Friday, September 09, 2005

Hard to swallow...

My grandfather has a joke that goes something like this:

Every church (in his priestly experience, Christian church) has to swallow just a little. Not every person agrees with everything the church does, and there's just a little you have to swallow.... Mormon's just have to swallow the most.

It is just a joke, but it speaks to a larger problem that I see, and I'm not talking about the Mormon church.

The problem is the idea that a religious institution would ever force any belief on a person, or that an individual would have to "swallow" anything. Now I'll be the first to admit that the previous sentence sounds a little naive, and I intended it to be so. But let's back up here and think about what a faith community should be.

Ideally it should be a community center, a place for people to come and recharge, a place for someone to find pastoral support, a place to find community. Community and pastoral support are, for me, fundamental. It should be a place where you feel safe and cared for. A faith community, be it a church, an organization, a gathering or even a pair of people, must be in itself a sanctuary to those involved.

The mistake we make, I think, is that we assume that religious institutions are where we find answers and where we let someone else do the thinking for us. Now this is the moment for me where it becomes difficult. On one hand, for me a religion of answers defeats the purpose of having faith at all. But on the other hand I like the idea that we are faithful because we seek the answers of life.

If we seek answers, we must have questions, and to have questions we must be allowed to have questions.

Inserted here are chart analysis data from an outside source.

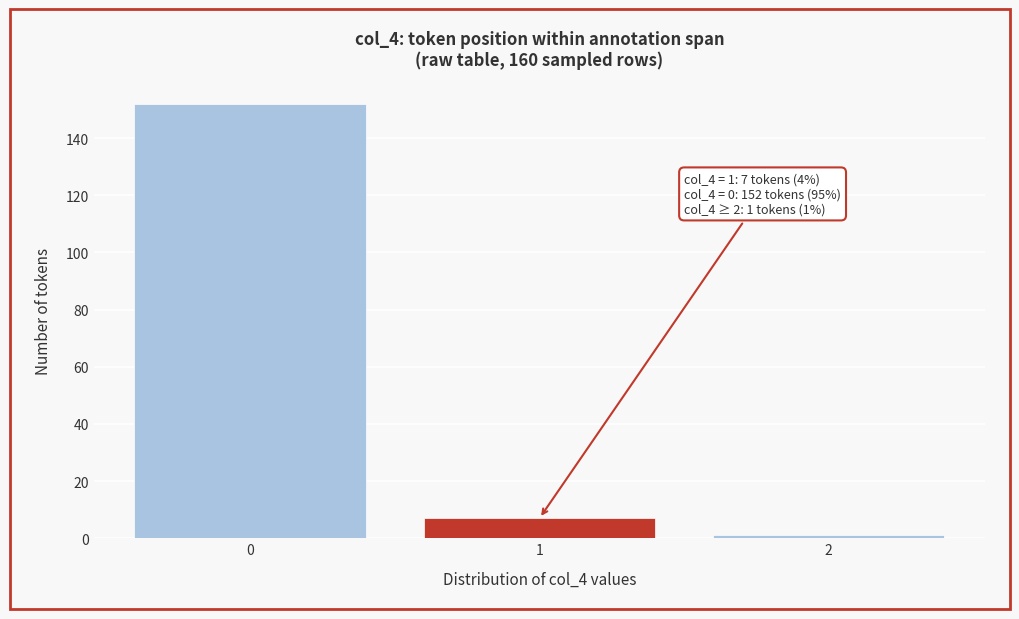

Reading right to left, transcribe all the data shown in this chart.

2=1	1=7	0=152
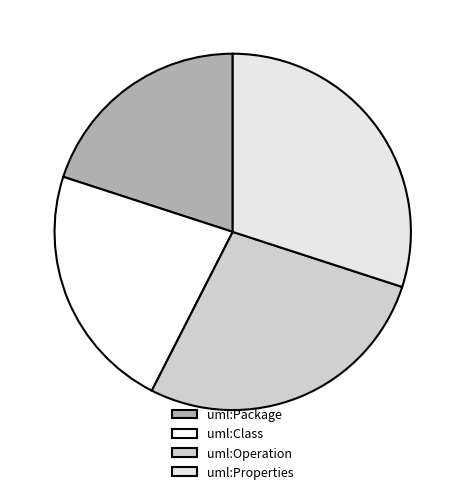

Count the number of slices in the pie.

4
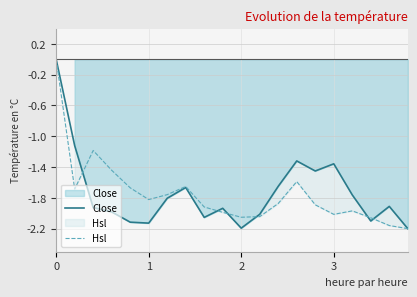

What is the sum of all Hsl values?

-35.0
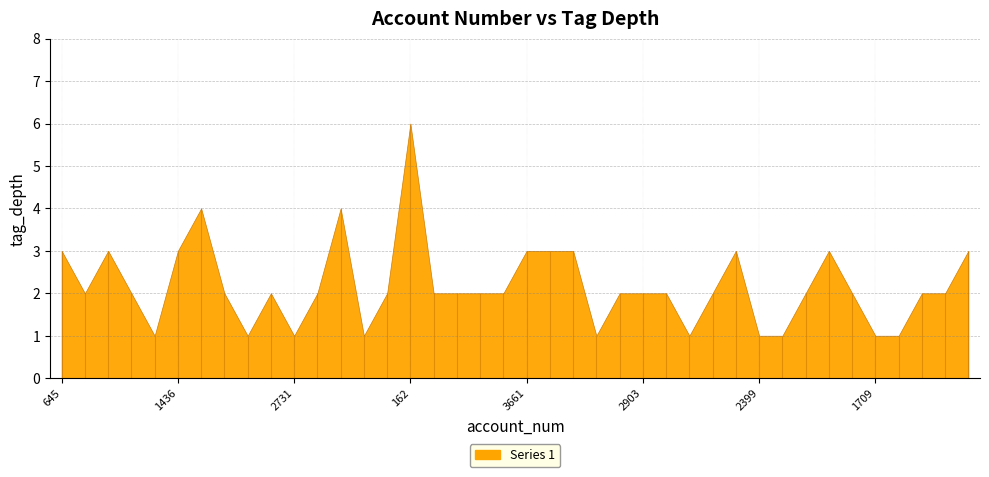

Which label corresponds to the smallest value in the chart?

1781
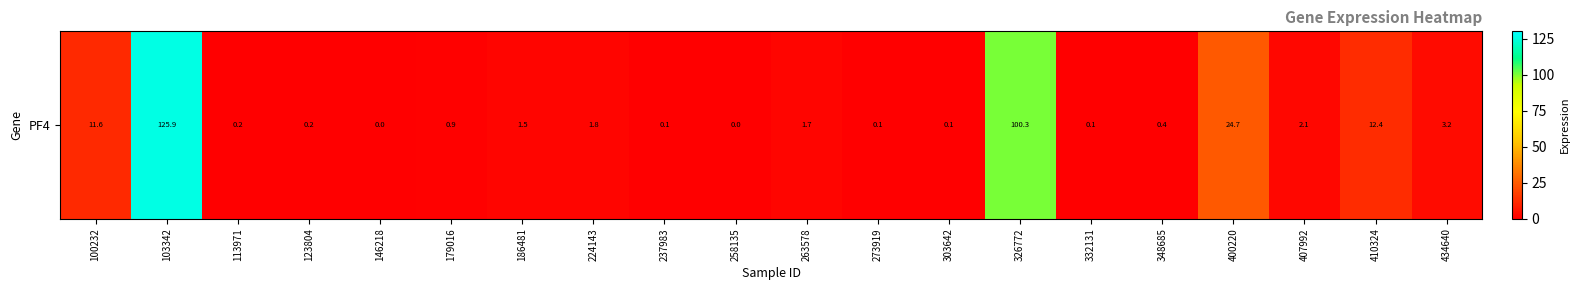

What is the change in value from 103342 to 258135?

-125.9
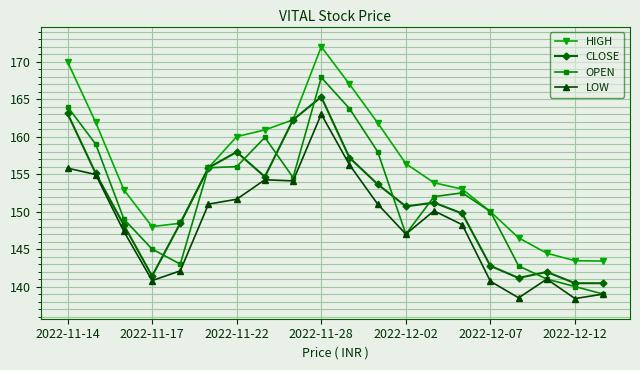

How many lines are shown in the chart?

4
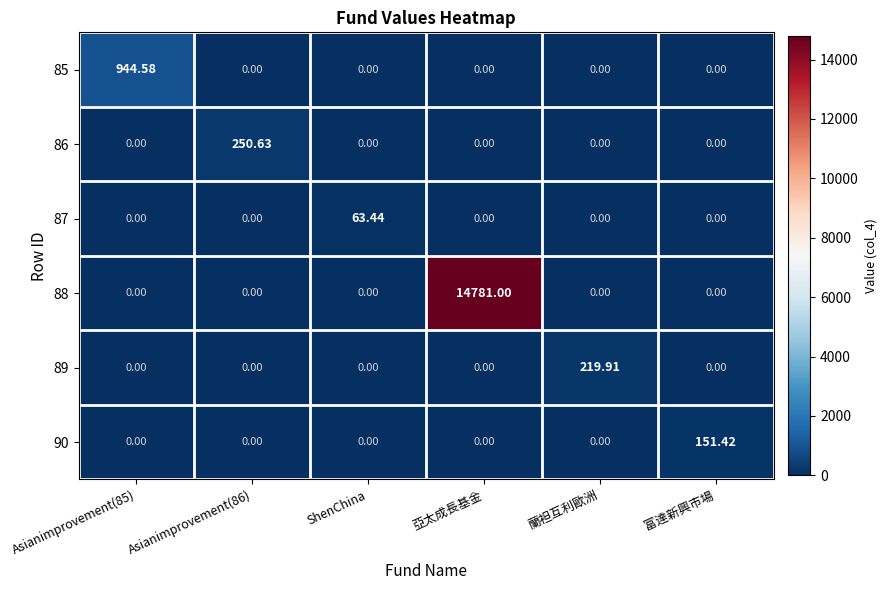

Which series changed the most between 亞太成長基金 and 蘭袒互利歐洲?

88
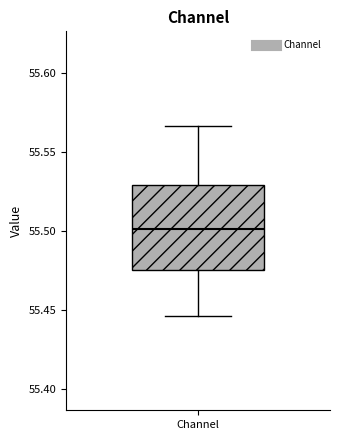

Where does the upper whisker of the box for Channel end on the y-axis? The values are not printed on the chart, so give them approximately, as read against the axis.

55.565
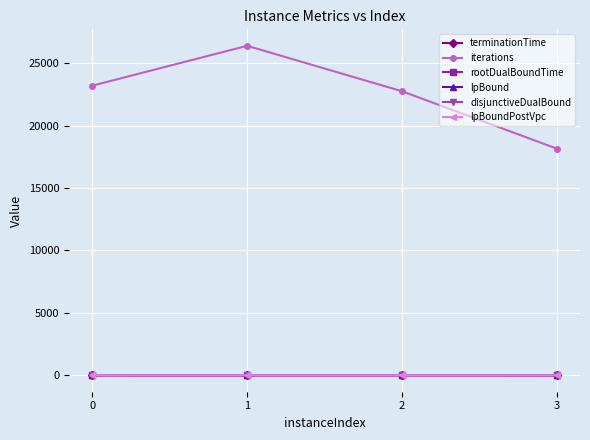

Does the chart have visible grid lines?

Yes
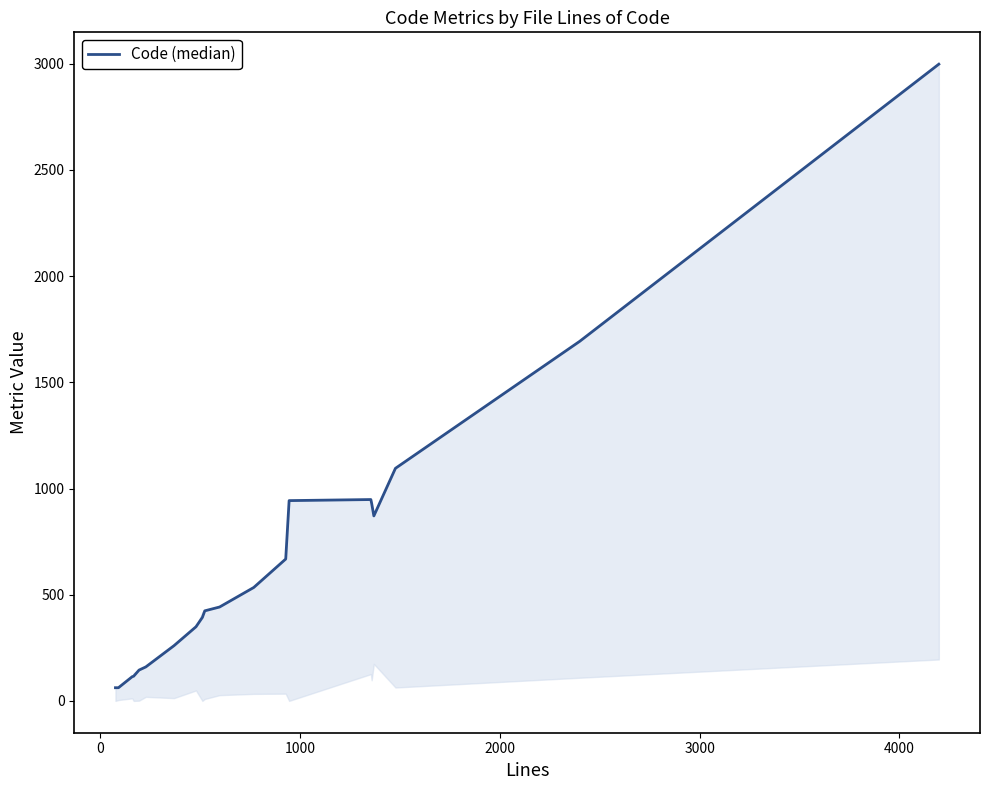

What is the maximum value shown in the chart?

2998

For me, I can't be part of a community that does not allow me to ask questions or to question what I see. This spans all aspects of life, from the religious to political. If we are not allowed the freedom of thought, and subsequently the freedom to question, then liberty, true liberty, in it's crazy Orwellian way, has perished.

A faithful community has a responsibility to its members. It has to care for them, nourish them and love them. If the community is not prepared to deal with the questions that each member brings to the table, than it is not prepared to care for, nourish or love those members.

So when I approach a community of faith, or even a conversation, it is vitally important to me that I am allowed question, to even doubt what I hear. Because without questions, and without doubt, there can be no faith.